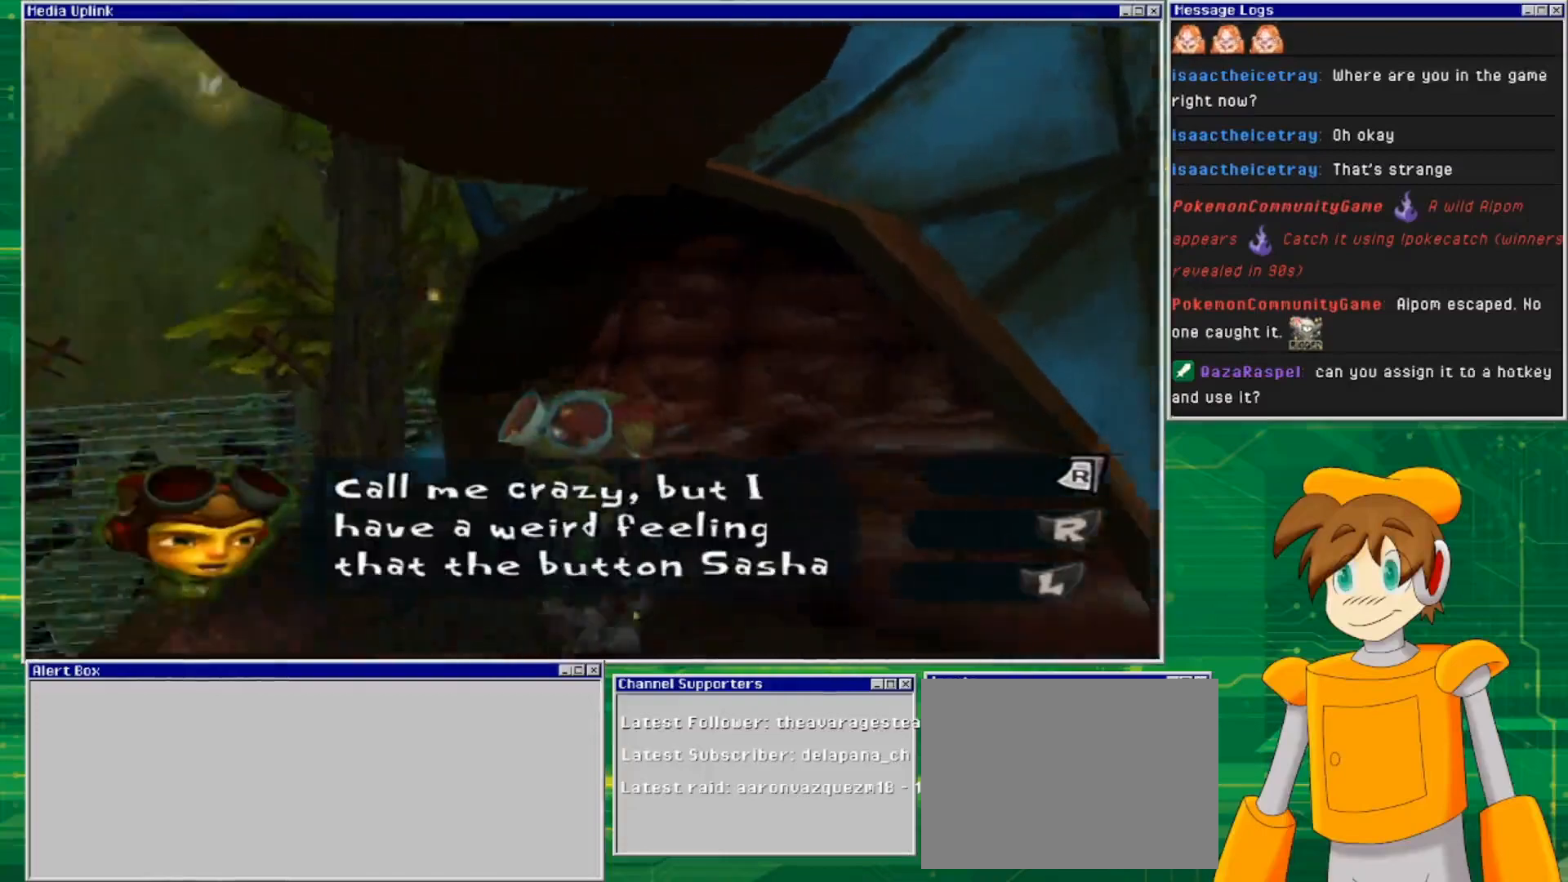
{"buttons": [], "left_stick": "center", "right_stick": "left", "events": [[100, "right_stick", "left"], [167, "left_stick", "center"]]}
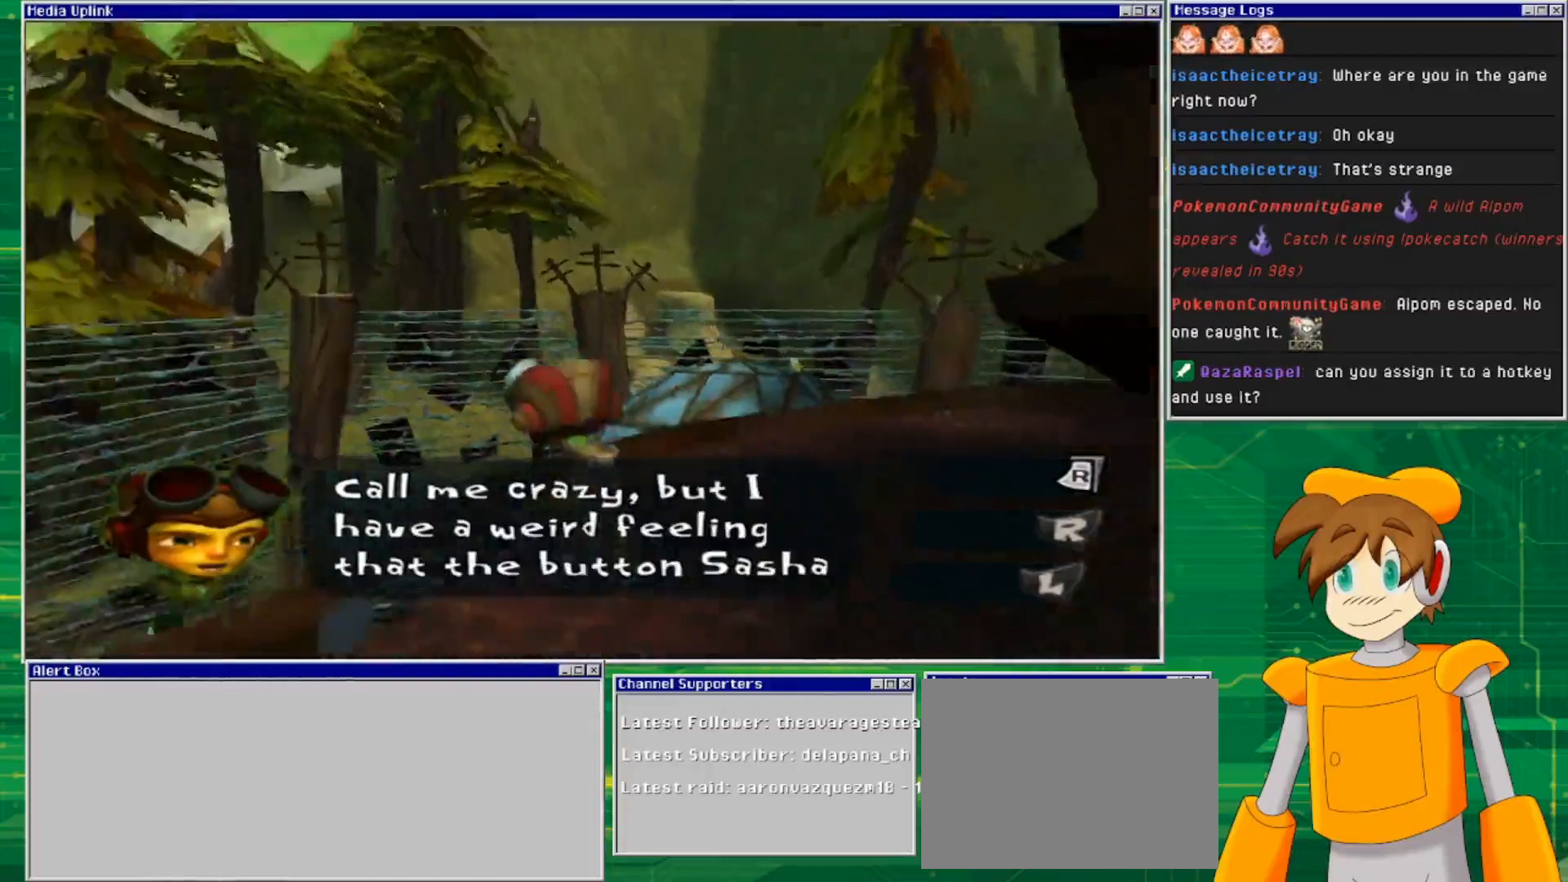
{"buttons": [], "left_stick": "center", "right_stick": "down-left", "events": [[100, "right_stick", "down-left"]]}
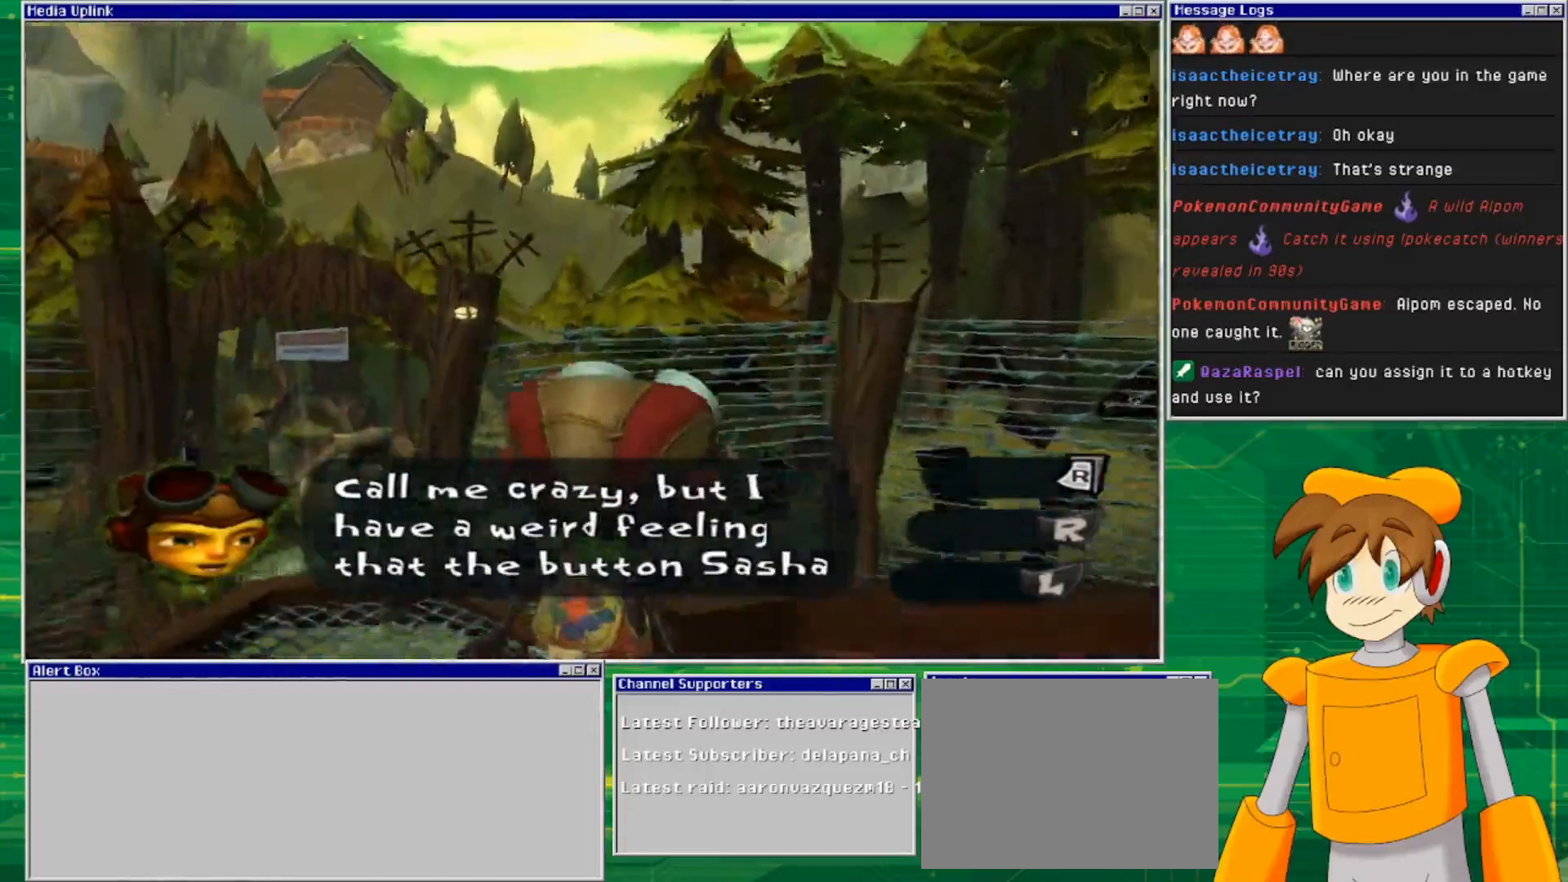
{"buttons": [], "left_stick": "up", "right_stick": "center", "events": [[400, "left_stick", "up"], [467, "right_stick", "center"]]}
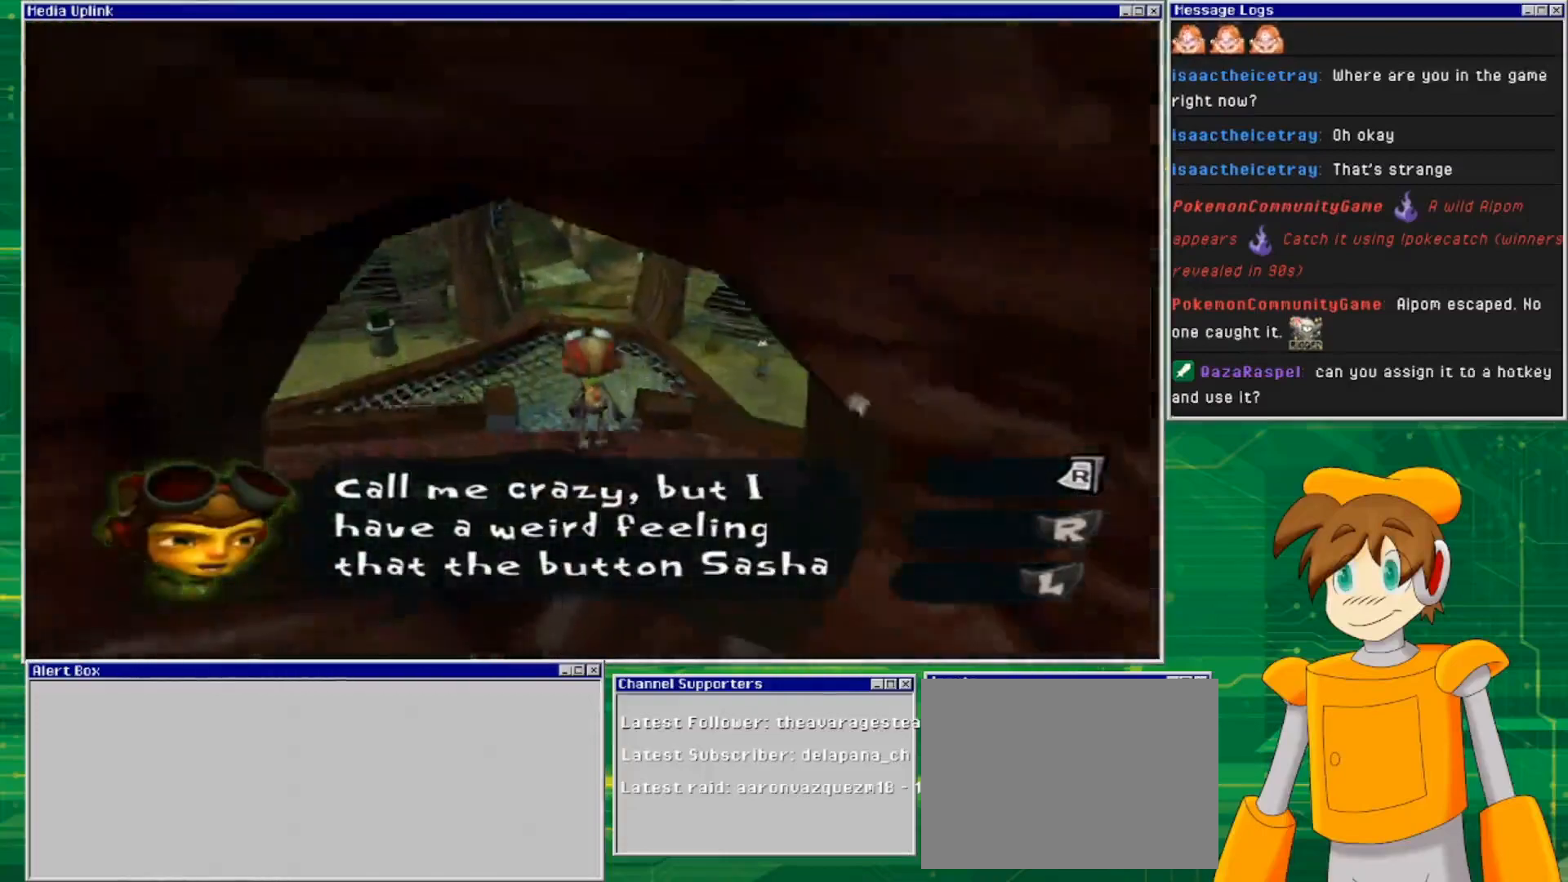
{"buttons": [], "left_stick": "up", "right_stick": "center", "events": []}
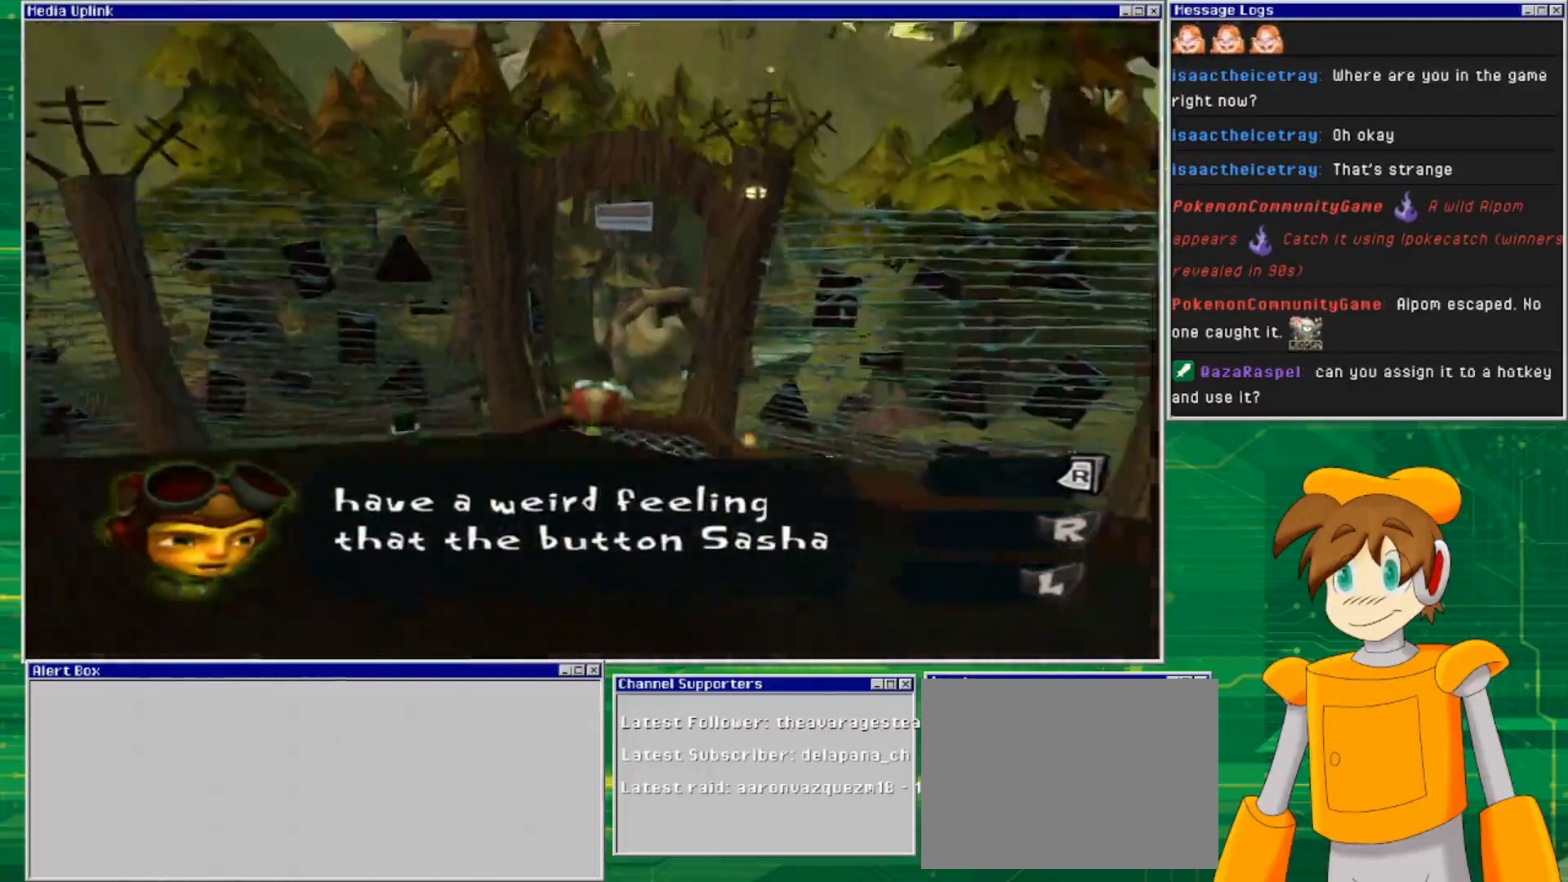
{"buttons": [], "left_stick": "up", "right_stick": "center", "events": []}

◆ **DESCRIPTION OF THE TASK**: Repeat the records above verbatim, with no pictures in the result.

◆ **ANSWER BOX**:
{"buttons": [], "left_stick": "center", "right_stick": "left", "events": [[100, "right_stick", "left"], [167, "left_stick", "center"]]}
{"buttons": [], "left_stick": "center", "right_stick": "down-left", "events": [[100, "right_stick", "down-left"]]}
{"buttons": [], "left_stick": "up", "right_stick": "center", "events": [[400, "left_stick", "up"], [467, "right_stick", "center"]]}
{"buttons": [], "left_stick": "up", "right_stick": "center", "events": []}
{"buttons": [], "left_stick": "up", "right_stick": "center", "events": []}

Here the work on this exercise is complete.